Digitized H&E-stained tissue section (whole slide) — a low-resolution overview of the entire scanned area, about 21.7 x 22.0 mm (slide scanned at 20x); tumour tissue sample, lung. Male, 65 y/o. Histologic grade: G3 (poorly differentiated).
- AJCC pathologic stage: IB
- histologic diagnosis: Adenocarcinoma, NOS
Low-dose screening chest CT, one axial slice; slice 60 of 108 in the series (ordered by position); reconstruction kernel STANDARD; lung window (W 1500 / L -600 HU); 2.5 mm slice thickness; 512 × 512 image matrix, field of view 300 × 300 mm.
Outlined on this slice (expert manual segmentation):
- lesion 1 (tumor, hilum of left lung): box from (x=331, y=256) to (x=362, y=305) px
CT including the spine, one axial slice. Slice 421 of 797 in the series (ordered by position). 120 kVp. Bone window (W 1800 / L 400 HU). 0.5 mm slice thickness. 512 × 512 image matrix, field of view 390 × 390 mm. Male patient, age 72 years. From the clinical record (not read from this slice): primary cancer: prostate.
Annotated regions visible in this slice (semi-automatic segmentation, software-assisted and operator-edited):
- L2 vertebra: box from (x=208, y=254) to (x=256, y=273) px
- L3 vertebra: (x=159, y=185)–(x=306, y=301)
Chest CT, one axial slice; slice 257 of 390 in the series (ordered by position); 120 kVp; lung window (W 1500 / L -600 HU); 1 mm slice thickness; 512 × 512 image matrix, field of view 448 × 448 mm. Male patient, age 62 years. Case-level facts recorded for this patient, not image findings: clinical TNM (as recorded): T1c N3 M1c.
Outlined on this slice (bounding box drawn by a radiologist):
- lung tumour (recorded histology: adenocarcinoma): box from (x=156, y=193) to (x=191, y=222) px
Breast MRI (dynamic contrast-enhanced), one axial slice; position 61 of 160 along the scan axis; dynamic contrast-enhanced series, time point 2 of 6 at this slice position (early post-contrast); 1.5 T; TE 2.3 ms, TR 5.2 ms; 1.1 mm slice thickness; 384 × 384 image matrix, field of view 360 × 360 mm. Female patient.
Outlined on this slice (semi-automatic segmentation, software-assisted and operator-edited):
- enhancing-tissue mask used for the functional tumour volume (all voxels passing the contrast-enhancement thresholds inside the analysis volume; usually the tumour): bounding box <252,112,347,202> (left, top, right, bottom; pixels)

◆ ◆ ◆ ◆ ◆

TASK STATEMENT:
Please make an exact copy of the lines above from the line with "- histologic diagnosis: Adenocarcinoma, NOS" through the line with "Outlined on this slice (bounding", both ends included.

EXERCISE RESULT:
- histologic diagnosis: Adenocarcinoma, NOS
Low-dose screening chest CT, one axial slice; slice 60 of 108 in the series (ordered by position); reconstruction kernel STANDARD; lung window (W 1500 / L -600 HU); 2.5 mm slice thickness; 512 × 512 image matrix, field of view 300 × 300 mm.
Outlined on this slice (expert manual segmentation):
- lesion 1 (tumor, hilum of left lung): box from (x=331, y=256) to (x=362, y=305) px
CT including the spine, one axial slice. Slice 421 of 797 in the series (ordered by position). 120 kVp. Bone window (W 1800 / L 400 HU). 0.5 mm slice thickness. 512 × 512 image matrix, field of view 390 × 390 mm. Male patient, age 72 years. From the clinical record (not read from this slice): primary cancer: prostate.
Annotated regions visible in this slice (semi-automatic segmentation, software-assisted and operator-edited):
- L2 vertebra: box from (x=208, y=254) to (x=256, y=273) px
- L3 vertebra: (x=159, y=185)–(x=306, y=301)
Chest CT, one axial slice; slice 257 of 390 in the series (ordered by position); 120 kVp; lung window (W 1500 / L -600 HU); 1 mm slice thickness; 512 × 512 image matrix, field of view 448 × 448 mm. Male patient, age 62 years. Case-level facts recorded for this patient, not image findings: clinical TNM (as recorded): T1c N3 M1c.
Outlined on this slice (bounding box drawn by a radiologist):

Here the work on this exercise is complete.